At the next juncture, candidates come into the office for a live interview and a personality test. The test helps Amy and the candidate see if caregiving is a good match for the individual. During the interview, Amy watches the candidate’s body language and asks a few semi-personal questions to get a feel for their motives.
“I ask them why they are interested in caregiving and I want to hear examples of past caregving experiences,” says Amy. “I am trying to evaluate their true level of commitment and honesty.”
Other Qualities of Great Caregivers
Beyond natural compassion, Ellis says other qualities of great caregivers include:
1. Experience – Experience is valuable but it is not the only quality one should look for when evaluating a caregiver. An inexperienced caregiver can be more eager to please and willing to go the extra mile.
2. Training –If your loved one needs personal care, you should look for a Certified Home Health Aide (CHHA) but always assess how well their personality fits. Providing training is one of the many functions of a home healthcare agency.
3. Reliability – Prior references will provide clues as to whether or not they can be relied upon.
4. Accountability – How a person accepts criticism is usually a reliable indication of whether or not they feel responsible for their patient.
5. Honesty – Honesty doesn’t just mean that they do not steal from helpless old people or their families. It means they show up on time, handle their responsibilities accurately and can usually account for things such as drugs, supplies and monies entrusted to them.
Compassion and Communication Keys to Great Caregiving
In the article “What Makes a Good Caregiver Great?” the author’s list reminds us of Elizabeth.
A Great Caregiver is:
• Patient, dependable, good at reporting.
• Puts the client first, truthful, loyal, on time, loves your work
• Communication, pleasant, patient
• Good listener, observant, caring
• Tolerant, humble, able to work with tough clients
• Ready to learn, customize your care, client is your priority, use all your heart
• Passion for adult care, treat your client as if they are your own family
So, what makes a good caregiver?

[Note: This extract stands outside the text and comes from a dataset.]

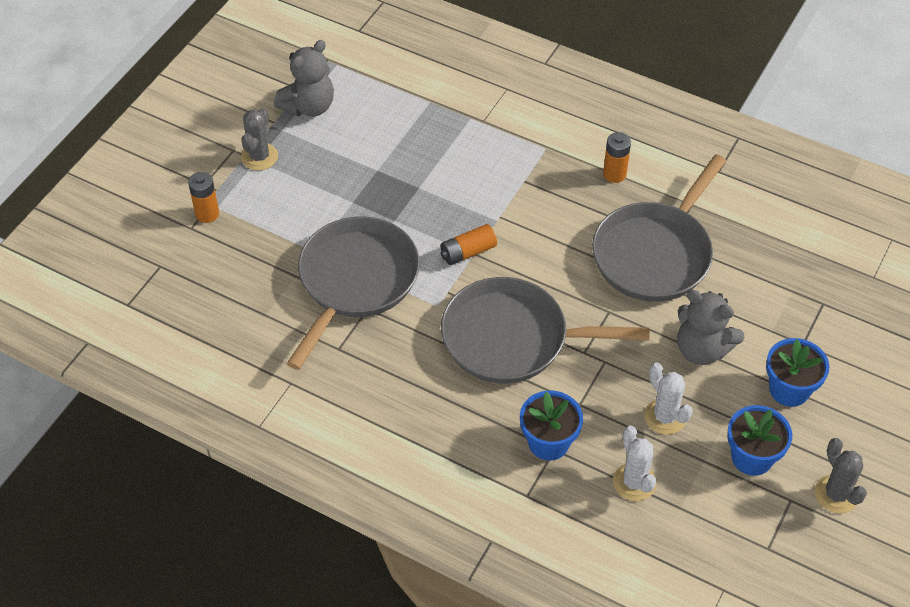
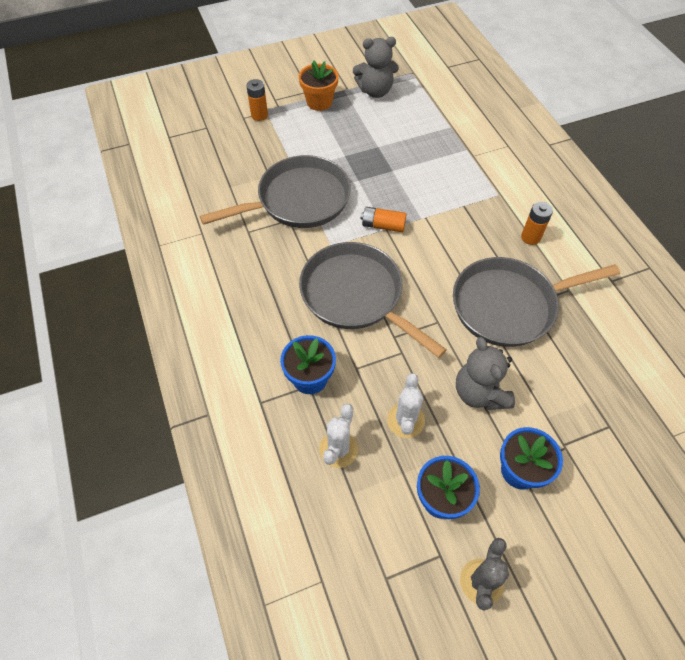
camera: 40 degrees right, 5 degrees up
(259, 157) = (319, 102): grey cactus -> orange flower pot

For a formal appraisal of what good caregiving looks like, you can visit the Alzheimer’s Association website to read a document called “Commitment to Dementia Care” It describes “person-centered care” and that staff needs to be flexible and that care should be tailored to each individual’s needs.
But when we assess caregivers we look for those special “inside job” characteristics that make a caregiver compassionate. We also look for individuals who really enjoy caring for elders. We want our staff members to love their work.
What do you find makes a great caregiver?